I had been overweight for as long as I could remember, though looking back, my weight didn’t start getting too out of control until college. Even so, I had always been a little chubbier than most and while I know every kid gets picked on about something, the scars ran deep from how much I was made fun of for my weight throughout my childhood.
When I started college, it was the first time I was in charge of making all the decisions about what I ate and what I did with my free time, and it was then that things started to slip wildly out of control. I shied away from the scale so I can’t say for sure, but during those first three years of college I put on somewhere between 50 and 70 pounds, tipping the scale at around 250 pounds.
I watched firsthand the effects obesity can have on one’s health when my father had a heart attack at age 40, and was diagnosed with Type II diabetes, high blood pressure, high cholesterol, and sleep apnea, all related to being obese. I knew I was on a similar path if I continued with the habits I had developed over college, and I didn’t want that for myself or my future.

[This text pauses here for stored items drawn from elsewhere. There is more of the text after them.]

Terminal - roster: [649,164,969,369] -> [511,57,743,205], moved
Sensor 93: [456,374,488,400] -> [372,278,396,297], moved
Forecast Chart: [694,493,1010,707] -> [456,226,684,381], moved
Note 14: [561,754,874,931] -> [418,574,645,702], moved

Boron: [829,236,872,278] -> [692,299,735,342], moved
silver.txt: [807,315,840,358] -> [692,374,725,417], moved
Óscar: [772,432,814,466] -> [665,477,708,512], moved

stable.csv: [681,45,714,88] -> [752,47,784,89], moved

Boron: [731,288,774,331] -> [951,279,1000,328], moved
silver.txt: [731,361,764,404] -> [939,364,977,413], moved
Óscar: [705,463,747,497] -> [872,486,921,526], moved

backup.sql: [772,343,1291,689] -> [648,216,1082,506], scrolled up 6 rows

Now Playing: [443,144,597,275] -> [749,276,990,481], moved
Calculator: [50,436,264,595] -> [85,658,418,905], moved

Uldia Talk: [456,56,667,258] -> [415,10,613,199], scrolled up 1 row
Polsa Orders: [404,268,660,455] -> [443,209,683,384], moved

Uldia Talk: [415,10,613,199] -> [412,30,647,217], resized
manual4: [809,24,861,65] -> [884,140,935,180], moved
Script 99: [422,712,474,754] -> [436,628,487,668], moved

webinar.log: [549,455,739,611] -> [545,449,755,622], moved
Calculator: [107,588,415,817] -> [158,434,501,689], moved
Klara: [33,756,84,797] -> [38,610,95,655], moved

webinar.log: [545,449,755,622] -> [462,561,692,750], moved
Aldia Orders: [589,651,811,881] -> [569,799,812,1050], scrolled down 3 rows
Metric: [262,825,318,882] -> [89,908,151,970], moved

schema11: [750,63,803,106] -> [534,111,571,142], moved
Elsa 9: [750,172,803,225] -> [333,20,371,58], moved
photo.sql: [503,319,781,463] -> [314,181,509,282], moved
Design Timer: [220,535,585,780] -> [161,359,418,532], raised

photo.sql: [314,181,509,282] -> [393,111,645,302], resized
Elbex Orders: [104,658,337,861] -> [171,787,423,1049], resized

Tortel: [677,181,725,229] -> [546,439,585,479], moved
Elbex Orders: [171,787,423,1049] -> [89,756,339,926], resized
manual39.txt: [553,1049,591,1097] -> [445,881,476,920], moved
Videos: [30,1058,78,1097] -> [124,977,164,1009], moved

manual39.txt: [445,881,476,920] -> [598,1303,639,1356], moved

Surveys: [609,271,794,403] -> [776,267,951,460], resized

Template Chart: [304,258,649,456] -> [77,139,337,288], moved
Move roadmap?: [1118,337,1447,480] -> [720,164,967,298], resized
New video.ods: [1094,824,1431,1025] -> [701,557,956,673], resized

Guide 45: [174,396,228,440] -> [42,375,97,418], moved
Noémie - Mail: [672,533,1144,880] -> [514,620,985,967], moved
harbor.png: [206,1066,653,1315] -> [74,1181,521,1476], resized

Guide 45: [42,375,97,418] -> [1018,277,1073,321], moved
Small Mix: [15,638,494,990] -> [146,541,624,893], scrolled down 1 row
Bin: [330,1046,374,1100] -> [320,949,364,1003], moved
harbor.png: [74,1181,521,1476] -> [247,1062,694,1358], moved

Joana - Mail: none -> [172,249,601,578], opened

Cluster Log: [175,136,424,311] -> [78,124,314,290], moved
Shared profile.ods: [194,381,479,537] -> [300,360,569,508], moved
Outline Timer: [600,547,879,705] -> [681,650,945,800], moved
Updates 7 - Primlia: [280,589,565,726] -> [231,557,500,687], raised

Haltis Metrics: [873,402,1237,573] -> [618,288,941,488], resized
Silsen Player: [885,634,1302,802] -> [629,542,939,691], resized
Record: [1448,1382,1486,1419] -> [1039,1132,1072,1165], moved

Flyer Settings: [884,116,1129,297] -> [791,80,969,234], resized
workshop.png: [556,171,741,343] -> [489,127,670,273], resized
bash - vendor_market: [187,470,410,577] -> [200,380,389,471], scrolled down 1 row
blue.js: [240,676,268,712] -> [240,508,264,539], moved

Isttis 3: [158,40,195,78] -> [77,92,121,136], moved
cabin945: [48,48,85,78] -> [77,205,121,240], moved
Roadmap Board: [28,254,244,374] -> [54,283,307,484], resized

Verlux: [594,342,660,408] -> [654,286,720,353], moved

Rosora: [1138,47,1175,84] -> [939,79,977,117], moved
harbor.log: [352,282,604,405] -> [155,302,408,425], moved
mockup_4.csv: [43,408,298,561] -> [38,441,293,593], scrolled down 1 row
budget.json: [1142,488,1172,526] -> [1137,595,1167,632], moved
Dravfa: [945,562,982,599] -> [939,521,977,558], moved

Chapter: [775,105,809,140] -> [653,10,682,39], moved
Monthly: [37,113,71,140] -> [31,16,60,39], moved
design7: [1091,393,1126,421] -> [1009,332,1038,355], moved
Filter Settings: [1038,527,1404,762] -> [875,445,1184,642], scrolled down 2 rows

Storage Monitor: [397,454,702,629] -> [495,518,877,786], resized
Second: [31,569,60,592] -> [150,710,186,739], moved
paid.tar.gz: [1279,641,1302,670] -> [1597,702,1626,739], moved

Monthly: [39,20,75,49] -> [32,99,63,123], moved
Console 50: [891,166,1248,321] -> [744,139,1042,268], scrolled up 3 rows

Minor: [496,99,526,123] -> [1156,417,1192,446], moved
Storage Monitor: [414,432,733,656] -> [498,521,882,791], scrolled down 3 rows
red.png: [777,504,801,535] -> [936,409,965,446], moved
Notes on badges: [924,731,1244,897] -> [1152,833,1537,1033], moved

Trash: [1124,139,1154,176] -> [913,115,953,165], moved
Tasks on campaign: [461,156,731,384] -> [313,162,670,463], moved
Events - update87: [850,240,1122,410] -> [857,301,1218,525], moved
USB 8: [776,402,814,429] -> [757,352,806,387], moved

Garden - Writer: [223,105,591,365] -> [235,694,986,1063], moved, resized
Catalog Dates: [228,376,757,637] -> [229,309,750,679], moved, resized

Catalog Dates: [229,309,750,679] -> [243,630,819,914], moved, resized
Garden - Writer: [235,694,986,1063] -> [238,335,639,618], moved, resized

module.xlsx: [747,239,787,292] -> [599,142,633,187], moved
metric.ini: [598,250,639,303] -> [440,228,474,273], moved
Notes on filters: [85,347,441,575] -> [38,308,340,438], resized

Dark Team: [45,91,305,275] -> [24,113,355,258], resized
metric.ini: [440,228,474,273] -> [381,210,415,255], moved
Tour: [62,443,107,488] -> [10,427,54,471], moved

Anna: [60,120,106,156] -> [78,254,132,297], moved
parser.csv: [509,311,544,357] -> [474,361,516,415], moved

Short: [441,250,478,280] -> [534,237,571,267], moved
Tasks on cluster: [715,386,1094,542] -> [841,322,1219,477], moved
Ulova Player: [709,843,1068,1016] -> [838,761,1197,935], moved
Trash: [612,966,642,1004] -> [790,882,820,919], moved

I decided to change that once and for all on March 3, 2009, when I joined Weight Watchers and changed my life for good. It took me a long time to lose the 58 pounds I had left to lose when I joined for the final time, but in retrospect I think the slow progress was necessary for me to be able to develop lifestyle changes and to develop habits that would really stick.
The hardest part for me in both losing weight and now maintaining my weight is moderation. I always knew what I should eat, but portion control did not exist in my world pre-Weight Watchers, nor did moderation in any form. I would either be eating wings, pizza, and nachos, or trying not to eat anything remotely unhealthy until I’d slip, consider myself a failure, and just dive into the unhealthy habits again.
Throughout my journey, one of the biggest lessons I’ve learned is that slip ups and falling off track are inevitable and will continue to happen. I am not defined by the slip ups and considered a failure or a bad person; I am instead defined by how I bounce back and learn from those experiences.
I think the biggest surprise that has come from losing weight has not been how much I changed on the outside – that was what I knew would happen if I changed my ways. Instead, it was how much I have changed inside and been able to prioritize myself and my needs. I never used to put myself first or made time for what I needed to do, and it made me unable to give as much to others. I am my best self when I am eating well, exercising, and taking “me” time to reflect and dive head first into healthy living, which is my newfound passion.